STATED EXERCISE A:
Gather every line of the entries that contains the string "instrumentName", treating uppercase and lowercase letters as different.
STATED EXERCISE B:
Extend the text on architecture and the city in the age of electronic media, beginning right after its final line.

TEXT TO READ:
Thema
Vol. 3, No. 1,
May 1998

Architectonics and Aesthetics of Artificial Worlds

Kirsten
Wagner

(Oldenburg)

Architektonika in Erewhon:
On the Conjunction of Architectural and Urban Metaphors

Contrary to the repeatedly declared end of architecture a discussion is being led, in connection with the electronic media and, here in particular, with the world wide web, which is based on architectural and urban metaphors. If this discussion is deepened, two concepts emerge clearly from the resulting flood of conceptions. These relate to the spatial, architectural structure of the user interface: The, entirely historical, concepts of >ideal city< and >knowledge city<. In relation to the world wide web, the ideal city embodies the utopia of an online-community based on direct democracy. The availability of the gathered knowledge is bound to the knowledge city. In this way, the orderly spatial accomodation of knowledge aids not only the ordering and arrangement of the substance of knowledge but also facilitates access to the knowledge. As a generalization, it could be said that the spatial formation of the user interface provides both orientational and navigational aid which, at the same time, acts as a foil for the saving and retrieval of visualized data. Accordingly, the "architectonic of cyber-space" receives a specific functional instruction which, in view of the unreflecting bond with social and aesthetic utopias, nevertheless appears ambivalent and is to be critically investigated.

Marco
de la Torre

(Berlin)

The City in our Head

In the last decades, cities changed drastically and the possibilities of communication increased. Telephone, television, cars and other systems of transport and communication which advanced and influenced the dispersion and design of the postindustrial city through their individual use - today, they seem to be the main actors of a almost forgotten epoch. These systems of communication have had comprehensive effects on fundamental changes of social processes, spatial relationships and the meaning of distance.
Television is sending us images of "inmaterial cities" (Boyer 1997); the cities and their architecture are reduced by iconographic representations, a view out of the helicopter over the skyscrapers, a gondola under the Vecchio-Bridge and this kind of stereotype images reduce the perception of the inhabitant and develop manipulated mentalities. Another important aspect today is, that the city in the age of the "data-highway", the computer-added systems give less "radius of action" for spatial perception in the "real space", because this new world of cyberspace is also perceived as "living space" by the "user".

Dieter
Hassenpflug

(Weimar)

DATA ROWS:
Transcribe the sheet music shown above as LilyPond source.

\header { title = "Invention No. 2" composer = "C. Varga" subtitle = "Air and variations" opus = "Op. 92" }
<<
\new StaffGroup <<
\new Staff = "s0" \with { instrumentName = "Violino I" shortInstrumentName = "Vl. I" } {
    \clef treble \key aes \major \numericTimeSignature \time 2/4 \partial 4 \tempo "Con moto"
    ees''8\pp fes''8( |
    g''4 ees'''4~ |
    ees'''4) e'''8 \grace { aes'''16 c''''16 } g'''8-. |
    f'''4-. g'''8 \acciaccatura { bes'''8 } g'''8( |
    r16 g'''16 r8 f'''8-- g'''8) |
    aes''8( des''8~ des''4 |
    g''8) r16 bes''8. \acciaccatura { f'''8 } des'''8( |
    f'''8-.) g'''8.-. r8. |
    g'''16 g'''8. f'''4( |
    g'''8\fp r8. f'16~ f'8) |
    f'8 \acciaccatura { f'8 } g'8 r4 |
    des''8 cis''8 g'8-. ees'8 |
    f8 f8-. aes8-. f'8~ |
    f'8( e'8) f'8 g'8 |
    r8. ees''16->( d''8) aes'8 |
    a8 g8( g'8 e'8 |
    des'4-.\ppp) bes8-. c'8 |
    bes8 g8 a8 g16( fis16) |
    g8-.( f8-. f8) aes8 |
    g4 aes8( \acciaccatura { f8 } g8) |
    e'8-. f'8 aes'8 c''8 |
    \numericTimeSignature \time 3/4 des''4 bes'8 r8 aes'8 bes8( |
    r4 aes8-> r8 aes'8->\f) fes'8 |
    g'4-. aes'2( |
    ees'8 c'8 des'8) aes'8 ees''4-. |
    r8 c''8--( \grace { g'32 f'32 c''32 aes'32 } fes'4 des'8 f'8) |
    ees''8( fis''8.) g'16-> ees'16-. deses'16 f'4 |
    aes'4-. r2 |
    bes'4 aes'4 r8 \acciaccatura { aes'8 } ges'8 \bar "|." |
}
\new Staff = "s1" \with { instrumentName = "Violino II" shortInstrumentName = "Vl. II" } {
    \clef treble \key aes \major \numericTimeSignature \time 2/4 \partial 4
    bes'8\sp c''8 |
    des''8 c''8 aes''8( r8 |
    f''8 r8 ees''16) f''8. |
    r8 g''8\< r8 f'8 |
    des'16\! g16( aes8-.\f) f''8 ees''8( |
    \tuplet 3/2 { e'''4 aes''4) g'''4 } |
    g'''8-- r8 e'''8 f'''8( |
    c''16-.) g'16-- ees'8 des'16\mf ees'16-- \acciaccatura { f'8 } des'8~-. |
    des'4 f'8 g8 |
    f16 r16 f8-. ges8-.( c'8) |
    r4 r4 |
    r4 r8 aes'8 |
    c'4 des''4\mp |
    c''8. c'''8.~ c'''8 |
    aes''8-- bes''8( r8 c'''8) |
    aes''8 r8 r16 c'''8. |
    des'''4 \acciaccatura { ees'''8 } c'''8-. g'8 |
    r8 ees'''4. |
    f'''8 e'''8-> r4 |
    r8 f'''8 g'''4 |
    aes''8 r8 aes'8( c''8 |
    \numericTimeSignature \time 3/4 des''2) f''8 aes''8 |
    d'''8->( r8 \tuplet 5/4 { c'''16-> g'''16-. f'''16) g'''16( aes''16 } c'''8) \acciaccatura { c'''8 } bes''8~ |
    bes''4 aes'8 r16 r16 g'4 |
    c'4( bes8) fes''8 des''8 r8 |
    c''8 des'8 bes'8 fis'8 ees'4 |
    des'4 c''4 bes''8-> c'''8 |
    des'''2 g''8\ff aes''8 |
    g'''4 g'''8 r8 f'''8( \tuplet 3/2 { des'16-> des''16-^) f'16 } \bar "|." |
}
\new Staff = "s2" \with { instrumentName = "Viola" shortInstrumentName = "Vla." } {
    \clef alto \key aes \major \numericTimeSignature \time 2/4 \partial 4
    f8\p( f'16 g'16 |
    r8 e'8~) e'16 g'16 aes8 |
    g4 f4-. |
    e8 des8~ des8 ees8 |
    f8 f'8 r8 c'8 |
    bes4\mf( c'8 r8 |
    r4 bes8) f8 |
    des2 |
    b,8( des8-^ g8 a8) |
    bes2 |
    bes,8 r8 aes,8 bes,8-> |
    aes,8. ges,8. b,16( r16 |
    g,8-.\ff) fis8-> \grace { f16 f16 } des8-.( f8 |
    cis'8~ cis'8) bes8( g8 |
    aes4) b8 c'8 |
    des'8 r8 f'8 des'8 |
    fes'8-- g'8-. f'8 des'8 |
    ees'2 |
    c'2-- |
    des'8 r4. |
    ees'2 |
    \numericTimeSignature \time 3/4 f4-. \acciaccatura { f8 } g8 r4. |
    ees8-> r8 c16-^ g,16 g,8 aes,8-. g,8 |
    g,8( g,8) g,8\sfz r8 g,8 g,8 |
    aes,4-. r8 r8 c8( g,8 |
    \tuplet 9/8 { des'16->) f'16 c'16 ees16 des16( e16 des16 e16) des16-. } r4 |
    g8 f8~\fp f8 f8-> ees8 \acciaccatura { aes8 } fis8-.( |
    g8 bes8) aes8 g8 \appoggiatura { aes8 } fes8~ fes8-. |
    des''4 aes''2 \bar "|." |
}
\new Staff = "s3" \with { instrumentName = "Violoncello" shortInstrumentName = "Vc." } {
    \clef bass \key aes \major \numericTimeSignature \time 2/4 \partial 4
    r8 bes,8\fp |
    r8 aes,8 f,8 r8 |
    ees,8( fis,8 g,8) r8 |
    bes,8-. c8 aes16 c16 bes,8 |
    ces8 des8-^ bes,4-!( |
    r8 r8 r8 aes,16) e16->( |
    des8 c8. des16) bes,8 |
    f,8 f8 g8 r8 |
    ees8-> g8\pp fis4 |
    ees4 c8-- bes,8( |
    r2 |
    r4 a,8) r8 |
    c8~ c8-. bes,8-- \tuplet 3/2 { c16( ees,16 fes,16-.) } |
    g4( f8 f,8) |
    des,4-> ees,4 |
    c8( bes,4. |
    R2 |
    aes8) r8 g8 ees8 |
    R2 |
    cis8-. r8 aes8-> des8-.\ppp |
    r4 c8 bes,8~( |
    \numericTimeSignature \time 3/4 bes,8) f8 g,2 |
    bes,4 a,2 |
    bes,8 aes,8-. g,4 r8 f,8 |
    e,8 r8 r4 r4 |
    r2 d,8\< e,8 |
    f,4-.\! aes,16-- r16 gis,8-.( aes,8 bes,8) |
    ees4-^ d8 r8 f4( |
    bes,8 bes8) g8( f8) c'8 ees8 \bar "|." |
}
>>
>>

TASK OUTPUT A:
\new Staff = "s0" \with { instrumentName = "Violino I" shortInstrumentName = "Vl. I" } {
\new Staff = "s1" \with { instrumentName = "Violino II" shortInstrumentName = "Vl. II" } {
\new Staff = "s2" \with { instrumentName = "Viola" shortInstrumentName = "Vla." } {
\new Staff = "s3" \with { instrumentName = "Violoncello" shortInstrumentName = "Vc." } {

TASK OUTPUT B:
 Atopias - The Challenge of Imagineering

Urban places are aesthetic spaces. They have atmosphere, preserve memories of the past and just in this way open the future for the present. With urban places we cultivate emotional relationships. The old European city for example possesses qualities of a place. For a culture, that merely favours feasibility, functionality, acceleration and universality, it is however too stubborn, too slow, too sensible and too narrow. So if possible it is changed into a kind of efficient working city-machine. As for the rest the urban development occurs outside creating an endless city-country-continuum.
People already notice the lack of urban atmosphere in our cities. A demand for places develops, that results in a market of places and an accessory place-industry. This industry is specialized in reproducing physically urban situations from all over the world. Thus artificial cities were created in exopolis, spaces that fake the qualities of urban places. I call them atopias. Atopias are faked places without any reference to the existing environment and region. They are non-places which clothe themselves in the garments of place. From Disneyworld in Florida to Little - Amsterdam near Tokyo up to the new CentrO-Promenade in Oberhausen/Germany people can admire the harbingers of this new world of citytainment.

Lisa
Tilder

(Columbus / Ohio)

A Temporary Building in Wall Street:
Architecture and Representation in a Digital Age

Digital technologies have changed our traditional making and understanding of architectural space. Our modern cities have become transformed by the electronic apparatus, as town centers and gateways cease to carry the typical meaning with which we associate them. An exploration of these issues lies within a proposal for a temporary building in Wall Street, a project which investigates the effects of modern technologies upon the form and boundaries of the traditional city. Wall Street, the location of the original fortification wall of New Amsterdam (New York), is now the center of electronic exchange. This modern day "center" represents the paradox of our modern cities: A physical place may be defined by an abstraction of virtual meetings. A Temporary Building in Wall Street engages the space of mediation between the virtual and the real.
In the project for Wall Street, traditional architectural concepts and paradigms are revisited: Historical notions of place, boundary, and permanence are redefined and reconsidered for a digital age.
The virtual construction of a cultural information exchange in Wall Street explores contemporary methods of making and visualizing architecture as potential vehicles to influence meaning and form i.

Claus
Dreyer

(Detmold)

On Aesthetics of Virtual Spaces in Architecture

Increasing vituality of architectural spaces, created by layerings of technical media or by medial transformations into virtual realities of "cyber space", is leading to appearent paradox constellations of space:
Instead of constructive materiality medial capacity is dominating; "hardware" is losing importance compared to "software"; traditional "beauty" becomes replaced by "digital appearance".
It should be questioned, how virtual architectonic spaces can be designed, what ideas and needs can be expressed in such spacial forms and what image of the world can be taken out of this.

Thomas
Fietz

(Cottbus)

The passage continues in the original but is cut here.